Aboitiz Shipping Corporation vs. General Accident Fire and Life Assurance Corporation, Ltd. Case Digest
G.R. 100446 ; January 21, 1993 ; 217 SCRA 359
PRINCIPLE/S:
1)
Real and hypothecary nature of maritime law meaning
The
liability of the carrier in connection with losses related to maritime
contracts is confined to the vessel, which is hypothecated for such obligations
or which stands as guaranty for their settlement. Thus, the liability of the
vessel owner and agent arising from the operation of such vessel were confined
to the vessel itself, its equipment, freight, and insurance, if any, which
limitation served to induce capitalists into effectively wagering their
resources against the consideration of the large profits attainable in the
trade.
2)
Origins of real and hypothecary nature
It
has its origin by reason of the conditions and risks attending maritime trade
in its earliest years when such trade was replete with innumerable and unknown
hazards since vessels had to go through largely uncharted waters to ply their
trade. It was designed to offset such adverse conditions and to encourage
people and entities to venture into maritime commerce despite the risks and the
prohibitive cost of shipbuilding.
3)
Rights of a vessel owner or agent under the Limited Liability Rule are akin to
those of the rights of shareholders to limited liability under our corporation
law.
Both
are privileges granted by statute, and while not absolute, must be swept aside
only in the established existence of the most compelling of reasons
4)
Rights of parties to claim against an agent or owner of a vessel may be
compared to those of creditors against an insolvent corporation whose assets
are not enough to satisfy the totality of claims against it.
·
Each individual
creditor may prove the actual amount of their respective claims but this does
not mean that they shall be allowed to recover fully.
·
The claimants or
creditors are limited in their recovery to the remaining value of accessible
assets.
o Insolvent
corporation - residual assets of the corporation left over from its operations
o Lost
vessel - insurance proceeds and pending freightage for the particular voyage
·
No claimant can be given precedence over the
others by the simple expedience of having filed or completed its action than
the rest.
·
Execution of judgment must be stayed pending
completion of all cases occasioned by the subject sinking.
o Pro-rated
share of each claim can only be found after all the cases shall have been
decided.
5)
GR: Once a decision becomes final and executory, it is the ministerial duty of
the court to order its execution
Exceptions:
a)
Special and exceptional nature where it becomes the imperative in the higher
interest of justice to direct the suspension of its execution (Vecine v.
Geronimo, 59 OG 579);
b)
Whenever it is necessary to accomplish
the aims of justice (Pascual v Tan, 85 Phil. 164);
c)
When certain facts and circumstances transpired after the judgment became final
which would render the execution of the judgment unjust (Cabrias v. Adil, 135
SCRA 354). (at p. 201)
FACTS: Petitioner
is a corporation engaged in the business of maritime trade as a carrier
who owned and operated the
M/V P/ ABOITIZ, a common carrier that sank on a voyage. Private respondent General
Accident Fire and Life Assurance Corporation, Ltd. (GAFLAC) is a foreign insurance company pursuing its
remedy as a subrogee of several cargo consignees whose respective cargo sank
with the said vessel and for which it has priory paid. The sinking of
vessel gave rise to filling of suit to recover the lost cargo either by
shippers, their successors-in-interest, or the cargo insurers like GAFLAC as
subrogees.
The
sinking was initially investigated by the Board of Marine Inquiry, which found that such sinking
was due to fortuitous event. Notwithstanding such finding, the trial court found
against the carrier on the basis that the loss was not due to force majeure.

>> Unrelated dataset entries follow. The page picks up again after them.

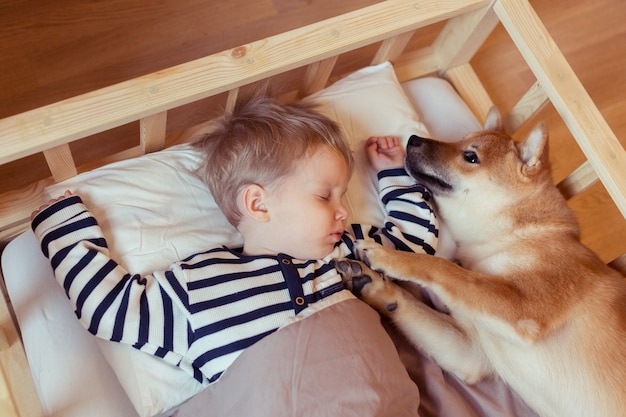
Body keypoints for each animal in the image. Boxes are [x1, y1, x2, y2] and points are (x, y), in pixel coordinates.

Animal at [336, 109, 624, 416]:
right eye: (461, 140)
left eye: (470, 157)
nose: (412, 139)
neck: (513, 235)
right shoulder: (473, 351)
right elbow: (411, 303)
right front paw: (373, 285)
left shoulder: (523, 307)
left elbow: (441, 268)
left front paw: (389, 257)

The attempted execution of the judgment award in said case gave rise to this
case. Aboitiz contends that the Limited Liability Rule warrants immediate stay
of execution of judgment to prevent impairment of other creditor’s shares.
ISSUE: WON the
doctrine of limited liability is applicable to the case?
HELD: YES. The provisions
under the Code of Commerce
provides that limited liability rule covers only civil liabilities for injuries to third parties (Art. 587), acts of the captain (Art.
590) and collisions
If these circumstances are attendant then the only time the Limited Liability Rule does
not apply is when there is an actual finding of negligence on the part of
the vessel owner or agent. In this case, there has been no actual
finding of negligence on the part of Aboitiz. The cause of the sinking of the vessel was because of
unseaworthiness due to the failure of the crew and the master to exercise
extraordinary diligence. There appears to have been no evidence presented sufficient
to form a conclusion that petitioner shipowner itself was negligent.